While using cmp to check a disk for errors, I noticed that it was pretty slow.
The first problem is that it's doing small reads on the disk device file, which in turn issues small read transactions to the drive. Throughput was 50MB/s. Using dd on the disk with 128KB blocks yields 179MB/s.
Piping it through dd instead made it faster:
dd if=/dev/ada1p1 bs=128k | cmp - /dev/zero
But throughput was only 95MB/s and for some reason dd was stuck at 75% CPU. Oddly enough, this command was faster:
cmp <(dd if=/dev/ada1p1 bs=128k) /dev/zero
Then throughput was 139MB/s and the CPU was maxed out.
Turns out cmp has a mmap-based optimization that only applies to regular files; special files and pipes, etc, all fall back to a naive stdio-based implementation.
So I changed it to use read syscalls directly instead (with MAXBSIZE reads like wc(1) is doing), which makes it send larger read requests when used on a disk device file directly (and also use less CPU time). Then I added an opportunistic memcmp() and optimized the line counting for both the regular and special file cases. They both use a common routine to compare chunks now.
On this machine, considering only user time, now it's about 3 to 4 times faster for regular files and 6 to 10 times faster for non-regular files. If -s/-l/-x are used (so it doesn't need to count lines) it's about 7 to 9 times faster for regular files and more than 20 times faster for non-regular files.
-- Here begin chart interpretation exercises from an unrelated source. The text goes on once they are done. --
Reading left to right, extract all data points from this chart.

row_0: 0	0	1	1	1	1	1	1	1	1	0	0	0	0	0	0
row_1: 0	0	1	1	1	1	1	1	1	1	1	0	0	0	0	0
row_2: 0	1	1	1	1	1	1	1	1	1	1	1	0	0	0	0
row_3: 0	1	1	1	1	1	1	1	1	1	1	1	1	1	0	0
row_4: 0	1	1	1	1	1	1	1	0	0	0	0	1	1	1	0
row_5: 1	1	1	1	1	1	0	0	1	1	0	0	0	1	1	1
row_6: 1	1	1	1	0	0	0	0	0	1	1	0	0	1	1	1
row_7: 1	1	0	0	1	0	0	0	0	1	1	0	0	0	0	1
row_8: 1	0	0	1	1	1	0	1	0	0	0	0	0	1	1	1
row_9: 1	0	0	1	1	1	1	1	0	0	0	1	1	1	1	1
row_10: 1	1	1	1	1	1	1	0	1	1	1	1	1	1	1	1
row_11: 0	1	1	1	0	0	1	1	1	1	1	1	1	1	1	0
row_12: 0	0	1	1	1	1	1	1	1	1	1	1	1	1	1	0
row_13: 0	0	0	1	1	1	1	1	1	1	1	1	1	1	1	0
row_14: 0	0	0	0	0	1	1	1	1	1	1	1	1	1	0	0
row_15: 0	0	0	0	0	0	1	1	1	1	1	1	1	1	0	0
It needed a fast way to count lines, so I added it to wc too (sharing the code the same way syslogd/wall are doing). It's now 3 to 5 times faster when only counting lines (-l without -L). It uses a scary looking bit twiddling hack from this page though:
https://graphics.stanford.edu/~seander/bithacks.html#HasLessInWord
It seems solid though. It's never miscounting lines based on my tests (with concatenated text files, binaries, random files, etc). On some other CPUs (especially those that won't do fast 64 bits operations) the speed up might be much less though.